REQUIRED ACTION. Give again, word for word, every line below from the one that has "陕西安康千硒生态茶叶发展有限公司: 20 -> 23" through the one that has "hunter's dream: 4 -> 1", both included, and no others.

** Opening RECORDS SHOWN block **

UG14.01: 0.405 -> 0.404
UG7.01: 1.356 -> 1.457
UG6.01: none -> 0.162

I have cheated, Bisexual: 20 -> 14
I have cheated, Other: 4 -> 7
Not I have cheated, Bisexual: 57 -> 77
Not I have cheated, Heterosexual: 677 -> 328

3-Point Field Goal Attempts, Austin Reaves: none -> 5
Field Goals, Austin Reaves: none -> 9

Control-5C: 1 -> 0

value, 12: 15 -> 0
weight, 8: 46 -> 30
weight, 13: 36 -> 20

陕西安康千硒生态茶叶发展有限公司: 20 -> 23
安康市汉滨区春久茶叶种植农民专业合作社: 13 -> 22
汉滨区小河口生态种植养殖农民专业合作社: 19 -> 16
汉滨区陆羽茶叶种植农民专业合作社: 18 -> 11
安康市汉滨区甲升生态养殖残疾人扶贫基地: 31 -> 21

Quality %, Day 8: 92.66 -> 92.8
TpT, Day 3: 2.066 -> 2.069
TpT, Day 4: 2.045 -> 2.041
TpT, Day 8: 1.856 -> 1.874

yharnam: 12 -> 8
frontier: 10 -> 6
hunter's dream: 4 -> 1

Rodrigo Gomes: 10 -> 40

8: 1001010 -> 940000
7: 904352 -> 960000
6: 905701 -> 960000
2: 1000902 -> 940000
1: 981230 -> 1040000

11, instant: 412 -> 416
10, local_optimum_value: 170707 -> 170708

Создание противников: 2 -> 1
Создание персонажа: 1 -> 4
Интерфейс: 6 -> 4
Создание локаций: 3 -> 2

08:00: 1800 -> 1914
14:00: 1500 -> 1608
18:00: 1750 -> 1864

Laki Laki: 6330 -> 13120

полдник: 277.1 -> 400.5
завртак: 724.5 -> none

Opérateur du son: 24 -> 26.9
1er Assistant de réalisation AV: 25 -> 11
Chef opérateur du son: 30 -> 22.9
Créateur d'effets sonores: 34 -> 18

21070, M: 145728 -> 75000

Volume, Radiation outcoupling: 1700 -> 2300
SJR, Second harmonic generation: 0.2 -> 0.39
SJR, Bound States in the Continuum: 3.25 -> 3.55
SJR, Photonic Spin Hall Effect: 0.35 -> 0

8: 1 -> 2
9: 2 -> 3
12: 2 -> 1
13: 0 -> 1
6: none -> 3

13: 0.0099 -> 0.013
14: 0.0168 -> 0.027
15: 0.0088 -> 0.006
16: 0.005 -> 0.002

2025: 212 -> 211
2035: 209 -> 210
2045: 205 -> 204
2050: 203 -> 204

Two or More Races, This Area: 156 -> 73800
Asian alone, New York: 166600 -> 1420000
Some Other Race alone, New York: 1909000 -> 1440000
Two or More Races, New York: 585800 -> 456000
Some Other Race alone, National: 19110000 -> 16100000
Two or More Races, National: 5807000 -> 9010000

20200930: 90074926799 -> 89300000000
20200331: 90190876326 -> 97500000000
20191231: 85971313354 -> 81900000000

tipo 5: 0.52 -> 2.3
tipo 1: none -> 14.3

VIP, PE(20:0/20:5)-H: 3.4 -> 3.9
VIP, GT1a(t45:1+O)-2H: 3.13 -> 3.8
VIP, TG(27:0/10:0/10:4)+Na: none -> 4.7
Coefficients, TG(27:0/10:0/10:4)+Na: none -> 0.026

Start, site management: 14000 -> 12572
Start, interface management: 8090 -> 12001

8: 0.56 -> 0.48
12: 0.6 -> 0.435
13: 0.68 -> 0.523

** Closing RECORDS SHOWN block **

RESULT FOR THIS EXERCISE.
陕西安康千硒生态茶叶发展有限公司: 20 -> 23
安康市汉滨区春久茶叶种植农民专业合作社: 13 -> 22
汉滨区小河口生态种植养殖农民专业合作社: 19 -> 16
汉滨区陆羽茶叶种植农民专业合作社: 18 -> 11
安康市汉滨区甲升生态养殖残疾人扶贫基地: 31 -> 21

Quality %, Day 8: 92.66 -> 92.8
TpT, Day 3: 2.066 -> 2.069
TpT, Day 4: 2.045 -> 2.041
TpT, Day 8: 1.856 -> 1.874

yharnam: 12 -> 8
frontier: 10 -> 6
hunter's dream: 4 -> 1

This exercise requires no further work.